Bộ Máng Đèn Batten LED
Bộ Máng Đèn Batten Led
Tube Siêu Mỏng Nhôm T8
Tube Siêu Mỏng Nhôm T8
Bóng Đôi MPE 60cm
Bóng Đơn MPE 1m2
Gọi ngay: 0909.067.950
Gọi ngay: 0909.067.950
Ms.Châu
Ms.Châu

+-------+

* Задание:
Пожалуйста, воспроизведите все строки из списка выше без каких-либо изменений.

* Результат выполнения:
Bộ Máng Đèn Batten LED
Bộ Máng Đèn Batten Led
Tube Siêu Mỏng Nhôm T8
Tube Siêu Mỏng Nhôm T8
Bóng Đôi MPE 60cm
Bóng Đơn MPE 1m2
Gọi ngay: 0909.067.950
Gọi ngay: 0909.067.950
Ms.Châu
Ms.Châu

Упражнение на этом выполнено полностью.